I have a big postgres query with lots of joins that I want to filter several different ways. I have one central function that performs the joins:
create function my_big_function(p_limit int, p_offset, p_filter_ids int) returns setof my_type language sql immutable returns null on null input as $$ select my_column_list from ( select my_filter_id from unnest(p_filter_ids) order by my_filter_id limit p_limit, offset p_offset ) f(my_filter_id) inner join... several other tables (using indexed columns)
Then I have a series of short functions that I use to build the list of filter IDs such as:
create or replace my_filter_id_function(p_some_id int) returns int language sql immutable returns null on null input as $$ select array_agg(my_filter_id) from my_table where some_id = p_some_id $$;
This allows me to quickly add several filter functions and feed the resultant arrays into the big query as an argument without having to duplicate the big query in lots of places.

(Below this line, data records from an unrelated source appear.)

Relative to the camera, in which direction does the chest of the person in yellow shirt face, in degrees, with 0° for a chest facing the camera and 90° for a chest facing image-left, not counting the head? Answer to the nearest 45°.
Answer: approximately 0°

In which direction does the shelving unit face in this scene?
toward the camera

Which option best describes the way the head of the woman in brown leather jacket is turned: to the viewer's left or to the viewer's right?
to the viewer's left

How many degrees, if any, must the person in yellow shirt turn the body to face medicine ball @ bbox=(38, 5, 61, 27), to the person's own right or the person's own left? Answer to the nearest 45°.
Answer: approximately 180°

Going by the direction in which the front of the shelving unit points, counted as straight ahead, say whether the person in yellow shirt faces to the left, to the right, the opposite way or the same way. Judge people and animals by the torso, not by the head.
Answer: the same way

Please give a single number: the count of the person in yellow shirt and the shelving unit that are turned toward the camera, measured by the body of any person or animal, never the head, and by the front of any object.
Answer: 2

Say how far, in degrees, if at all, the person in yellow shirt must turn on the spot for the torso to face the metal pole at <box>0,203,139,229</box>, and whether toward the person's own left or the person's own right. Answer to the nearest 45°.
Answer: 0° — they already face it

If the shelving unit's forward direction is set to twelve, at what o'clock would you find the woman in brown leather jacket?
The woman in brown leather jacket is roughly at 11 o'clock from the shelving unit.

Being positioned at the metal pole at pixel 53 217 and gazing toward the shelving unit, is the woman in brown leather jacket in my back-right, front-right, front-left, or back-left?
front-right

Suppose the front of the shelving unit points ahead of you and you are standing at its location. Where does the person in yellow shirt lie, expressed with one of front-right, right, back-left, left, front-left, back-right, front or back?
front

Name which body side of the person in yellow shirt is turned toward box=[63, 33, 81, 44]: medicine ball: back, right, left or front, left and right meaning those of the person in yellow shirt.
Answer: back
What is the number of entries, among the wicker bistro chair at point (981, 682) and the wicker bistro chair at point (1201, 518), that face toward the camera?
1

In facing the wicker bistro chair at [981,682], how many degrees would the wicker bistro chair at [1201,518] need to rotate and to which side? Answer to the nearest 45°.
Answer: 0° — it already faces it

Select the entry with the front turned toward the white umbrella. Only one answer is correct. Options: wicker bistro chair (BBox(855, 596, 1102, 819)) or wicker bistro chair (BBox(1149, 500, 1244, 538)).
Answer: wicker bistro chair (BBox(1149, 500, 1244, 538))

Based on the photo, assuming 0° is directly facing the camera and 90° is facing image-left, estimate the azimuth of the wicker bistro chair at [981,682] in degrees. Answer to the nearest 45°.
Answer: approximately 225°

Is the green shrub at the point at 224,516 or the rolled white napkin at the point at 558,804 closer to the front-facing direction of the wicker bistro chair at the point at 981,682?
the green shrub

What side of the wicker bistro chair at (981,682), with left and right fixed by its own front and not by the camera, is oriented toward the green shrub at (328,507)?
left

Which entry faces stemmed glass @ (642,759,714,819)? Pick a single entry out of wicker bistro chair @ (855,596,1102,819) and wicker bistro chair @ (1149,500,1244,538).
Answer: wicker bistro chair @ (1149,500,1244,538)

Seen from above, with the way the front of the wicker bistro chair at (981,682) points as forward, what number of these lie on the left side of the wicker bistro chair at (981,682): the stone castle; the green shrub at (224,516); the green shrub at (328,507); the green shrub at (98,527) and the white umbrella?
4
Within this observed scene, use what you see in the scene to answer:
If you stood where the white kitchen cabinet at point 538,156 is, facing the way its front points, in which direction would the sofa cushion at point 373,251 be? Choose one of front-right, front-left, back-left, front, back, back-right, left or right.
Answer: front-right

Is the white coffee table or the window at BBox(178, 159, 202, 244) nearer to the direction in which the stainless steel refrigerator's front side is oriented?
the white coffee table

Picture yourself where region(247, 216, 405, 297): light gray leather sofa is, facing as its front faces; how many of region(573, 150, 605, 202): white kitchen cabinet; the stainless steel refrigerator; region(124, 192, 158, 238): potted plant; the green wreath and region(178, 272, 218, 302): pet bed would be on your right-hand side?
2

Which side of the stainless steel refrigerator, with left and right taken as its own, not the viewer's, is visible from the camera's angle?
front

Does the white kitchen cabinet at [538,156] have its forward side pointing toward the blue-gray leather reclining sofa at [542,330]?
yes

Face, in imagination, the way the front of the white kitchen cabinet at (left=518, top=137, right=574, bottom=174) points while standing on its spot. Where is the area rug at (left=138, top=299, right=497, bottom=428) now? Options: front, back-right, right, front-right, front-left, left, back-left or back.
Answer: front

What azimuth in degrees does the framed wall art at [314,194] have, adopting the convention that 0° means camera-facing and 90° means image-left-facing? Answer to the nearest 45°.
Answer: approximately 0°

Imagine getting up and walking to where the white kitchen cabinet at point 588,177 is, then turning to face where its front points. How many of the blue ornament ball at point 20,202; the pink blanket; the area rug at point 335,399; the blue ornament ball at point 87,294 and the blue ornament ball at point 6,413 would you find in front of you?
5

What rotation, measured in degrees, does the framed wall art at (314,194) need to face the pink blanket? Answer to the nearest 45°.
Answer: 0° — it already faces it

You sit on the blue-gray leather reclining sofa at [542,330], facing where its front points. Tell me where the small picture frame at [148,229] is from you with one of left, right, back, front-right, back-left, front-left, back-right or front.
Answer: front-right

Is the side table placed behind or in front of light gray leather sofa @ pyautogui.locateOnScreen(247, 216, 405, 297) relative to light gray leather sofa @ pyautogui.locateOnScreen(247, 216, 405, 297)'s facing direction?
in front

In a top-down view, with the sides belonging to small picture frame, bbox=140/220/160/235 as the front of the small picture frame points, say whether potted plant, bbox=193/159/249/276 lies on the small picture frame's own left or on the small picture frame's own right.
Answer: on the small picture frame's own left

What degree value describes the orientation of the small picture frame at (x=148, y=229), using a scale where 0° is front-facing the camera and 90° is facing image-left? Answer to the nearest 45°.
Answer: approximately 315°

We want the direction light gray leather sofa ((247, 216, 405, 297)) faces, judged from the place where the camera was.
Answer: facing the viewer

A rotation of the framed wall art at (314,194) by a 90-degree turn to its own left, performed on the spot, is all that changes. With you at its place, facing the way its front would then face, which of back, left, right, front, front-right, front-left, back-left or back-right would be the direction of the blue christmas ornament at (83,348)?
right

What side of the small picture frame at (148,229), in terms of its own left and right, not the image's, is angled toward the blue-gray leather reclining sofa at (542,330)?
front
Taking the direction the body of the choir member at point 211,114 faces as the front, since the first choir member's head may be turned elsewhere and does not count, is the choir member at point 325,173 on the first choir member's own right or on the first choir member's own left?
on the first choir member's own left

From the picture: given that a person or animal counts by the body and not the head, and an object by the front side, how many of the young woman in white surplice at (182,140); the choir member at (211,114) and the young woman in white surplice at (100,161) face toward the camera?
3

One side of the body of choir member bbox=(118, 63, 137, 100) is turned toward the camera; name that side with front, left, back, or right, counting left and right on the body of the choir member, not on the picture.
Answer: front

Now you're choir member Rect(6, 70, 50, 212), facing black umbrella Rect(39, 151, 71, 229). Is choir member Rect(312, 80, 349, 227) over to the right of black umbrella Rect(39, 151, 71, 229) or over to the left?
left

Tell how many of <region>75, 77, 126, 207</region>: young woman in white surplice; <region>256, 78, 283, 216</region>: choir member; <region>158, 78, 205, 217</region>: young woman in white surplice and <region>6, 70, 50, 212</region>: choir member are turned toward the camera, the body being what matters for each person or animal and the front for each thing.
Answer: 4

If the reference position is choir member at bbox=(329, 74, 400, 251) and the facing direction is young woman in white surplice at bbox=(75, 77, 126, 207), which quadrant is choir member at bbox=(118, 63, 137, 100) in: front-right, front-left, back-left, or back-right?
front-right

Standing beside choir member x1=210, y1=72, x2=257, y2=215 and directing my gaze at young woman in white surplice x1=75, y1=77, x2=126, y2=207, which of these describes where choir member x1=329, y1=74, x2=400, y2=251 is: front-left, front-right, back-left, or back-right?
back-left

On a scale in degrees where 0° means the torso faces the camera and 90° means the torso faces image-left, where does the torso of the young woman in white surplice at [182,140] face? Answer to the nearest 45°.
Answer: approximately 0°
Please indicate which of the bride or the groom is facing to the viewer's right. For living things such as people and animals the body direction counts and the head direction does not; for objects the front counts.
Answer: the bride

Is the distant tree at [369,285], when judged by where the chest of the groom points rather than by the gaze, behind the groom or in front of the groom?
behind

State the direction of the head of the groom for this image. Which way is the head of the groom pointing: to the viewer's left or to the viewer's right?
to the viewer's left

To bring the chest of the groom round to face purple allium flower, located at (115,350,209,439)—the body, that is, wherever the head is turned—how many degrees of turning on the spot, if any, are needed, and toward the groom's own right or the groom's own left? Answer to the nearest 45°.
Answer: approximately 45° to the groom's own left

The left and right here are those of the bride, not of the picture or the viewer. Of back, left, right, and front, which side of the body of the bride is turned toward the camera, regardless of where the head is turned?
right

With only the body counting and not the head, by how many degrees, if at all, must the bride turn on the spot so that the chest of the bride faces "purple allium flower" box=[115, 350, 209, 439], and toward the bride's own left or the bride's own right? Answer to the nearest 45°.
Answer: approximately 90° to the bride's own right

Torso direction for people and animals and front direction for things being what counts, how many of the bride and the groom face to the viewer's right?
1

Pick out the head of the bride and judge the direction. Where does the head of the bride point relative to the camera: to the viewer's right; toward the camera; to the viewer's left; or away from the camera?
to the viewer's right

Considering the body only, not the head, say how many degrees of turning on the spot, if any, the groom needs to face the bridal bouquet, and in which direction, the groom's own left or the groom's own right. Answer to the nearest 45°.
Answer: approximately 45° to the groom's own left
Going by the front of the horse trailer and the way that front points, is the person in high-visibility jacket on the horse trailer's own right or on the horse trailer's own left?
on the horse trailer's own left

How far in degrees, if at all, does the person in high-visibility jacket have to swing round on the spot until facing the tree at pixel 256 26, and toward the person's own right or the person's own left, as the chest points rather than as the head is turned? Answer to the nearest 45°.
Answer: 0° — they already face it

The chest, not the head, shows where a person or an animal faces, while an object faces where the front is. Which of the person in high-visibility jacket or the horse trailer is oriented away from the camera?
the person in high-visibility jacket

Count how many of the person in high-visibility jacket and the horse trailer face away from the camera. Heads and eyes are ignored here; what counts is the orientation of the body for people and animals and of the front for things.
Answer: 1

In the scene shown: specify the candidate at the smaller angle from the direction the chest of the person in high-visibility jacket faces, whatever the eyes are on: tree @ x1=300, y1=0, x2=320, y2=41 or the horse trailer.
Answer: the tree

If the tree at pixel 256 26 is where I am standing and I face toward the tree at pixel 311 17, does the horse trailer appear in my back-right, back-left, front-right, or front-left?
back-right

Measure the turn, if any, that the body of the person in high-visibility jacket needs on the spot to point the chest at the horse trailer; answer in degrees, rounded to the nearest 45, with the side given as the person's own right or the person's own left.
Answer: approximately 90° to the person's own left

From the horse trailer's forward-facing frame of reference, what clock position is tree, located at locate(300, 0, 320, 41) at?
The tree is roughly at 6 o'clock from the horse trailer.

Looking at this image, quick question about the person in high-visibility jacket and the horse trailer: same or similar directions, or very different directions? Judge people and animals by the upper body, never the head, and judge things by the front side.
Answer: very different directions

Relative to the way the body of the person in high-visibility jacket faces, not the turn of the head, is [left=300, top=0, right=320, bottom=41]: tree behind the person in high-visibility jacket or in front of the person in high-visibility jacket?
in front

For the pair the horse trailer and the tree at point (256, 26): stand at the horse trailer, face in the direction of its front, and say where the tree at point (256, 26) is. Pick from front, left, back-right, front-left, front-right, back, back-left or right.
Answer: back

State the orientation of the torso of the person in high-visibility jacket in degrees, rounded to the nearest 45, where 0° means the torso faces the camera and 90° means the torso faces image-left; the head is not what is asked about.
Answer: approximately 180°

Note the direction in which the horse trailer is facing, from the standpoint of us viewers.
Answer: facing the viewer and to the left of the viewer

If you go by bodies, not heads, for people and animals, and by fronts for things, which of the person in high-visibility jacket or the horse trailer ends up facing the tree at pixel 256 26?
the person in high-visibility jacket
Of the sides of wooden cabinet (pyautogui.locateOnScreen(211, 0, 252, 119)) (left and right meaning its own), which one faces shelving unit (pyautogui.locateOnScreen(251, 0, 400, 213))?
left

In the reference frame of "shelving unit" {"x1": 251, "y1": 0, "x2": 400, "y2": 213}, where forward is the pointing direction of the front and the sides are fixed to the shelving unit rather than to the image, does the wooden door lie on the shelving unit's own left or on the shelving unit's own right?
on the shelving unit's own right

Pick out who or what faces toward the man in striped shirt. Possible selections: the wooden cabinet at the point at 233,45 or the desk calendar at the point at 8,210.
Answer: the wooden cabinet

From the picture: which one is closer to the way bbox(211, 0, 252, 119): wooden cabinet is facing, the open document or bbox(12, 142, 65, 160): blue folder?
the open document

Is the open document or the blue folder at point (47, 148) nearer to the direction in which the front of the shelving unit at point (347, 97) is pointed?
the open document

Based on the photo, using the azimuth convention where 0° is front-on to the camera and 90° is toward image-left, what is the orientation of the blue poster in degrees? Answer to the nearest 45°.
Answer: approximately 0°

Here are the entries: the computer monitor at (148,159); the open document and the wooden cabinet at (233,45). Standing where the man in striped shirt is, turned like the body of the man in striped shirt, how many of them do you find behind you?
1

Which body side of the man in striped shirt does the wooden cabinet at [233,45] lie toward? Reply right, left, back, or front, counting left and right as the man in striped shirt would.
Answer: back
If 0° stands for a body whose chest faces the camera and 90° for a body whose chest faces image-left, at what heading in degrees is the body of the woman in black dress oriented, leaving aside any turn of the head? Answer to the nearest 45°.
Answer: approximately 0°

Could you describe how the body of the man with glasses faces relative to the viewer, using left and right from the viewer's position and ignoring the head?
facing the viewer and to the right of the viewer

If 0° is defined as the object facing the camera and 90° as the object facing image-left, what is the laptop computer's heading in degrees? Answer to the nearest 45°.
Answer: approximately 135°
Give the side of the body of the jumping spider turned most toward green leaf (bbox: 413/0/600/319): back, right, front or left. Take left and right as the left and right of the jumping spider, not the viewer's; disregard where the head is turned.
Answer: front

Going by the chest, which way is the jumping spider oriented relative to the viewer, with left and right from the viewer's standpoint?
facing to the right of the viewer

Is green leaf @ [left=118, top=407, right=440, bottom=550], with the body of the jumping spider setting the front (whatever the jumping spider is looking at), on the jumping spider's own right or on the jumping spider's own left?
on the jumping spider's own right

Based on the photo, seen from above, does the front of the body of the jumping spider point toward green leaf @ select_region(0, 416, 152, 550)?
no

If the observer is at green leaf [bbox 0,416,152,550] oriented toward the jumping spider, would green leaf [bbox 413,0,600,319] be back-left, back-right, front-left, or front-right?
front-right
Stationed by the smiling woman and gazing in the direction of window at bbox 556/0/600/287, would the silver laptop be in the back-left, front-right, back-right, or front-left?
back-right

select * from my_big_function(1000, 0, my_filter_function1(p_some_id)); select * from my_big_function(1000, 0, my_filter_function2(p_some_other_id)); select * from my_big_function(1000, 0, my_filter_function3(p_yet_another_id));
The problem is that my queries are slow when the array of values returned from the filter functions get big (~1,000 rows). I presume this is because the big query has to order by and then join using the non-indexed result? Is there a better way to have a single generic query that I can feed IDs into to filter it different ways?
I would avoid large arrays, because packing and unpacking them becomes expensive.
But I would say that the main problem here is that you split the query into different functions, which prevents the optimizer from treating the whole query at once and coming out with an efficient execution plan.
If you want to avoid repeating parts of a query over and over, the correct tool is not a function, but a view. The view gets replaced with its definition when the query is executed, so the optimizer can find a good plan for the whole query.
Don’t fall into the trap of defining a “world view” that joins all your tables. The view should only contain the tables that you actually need in the query.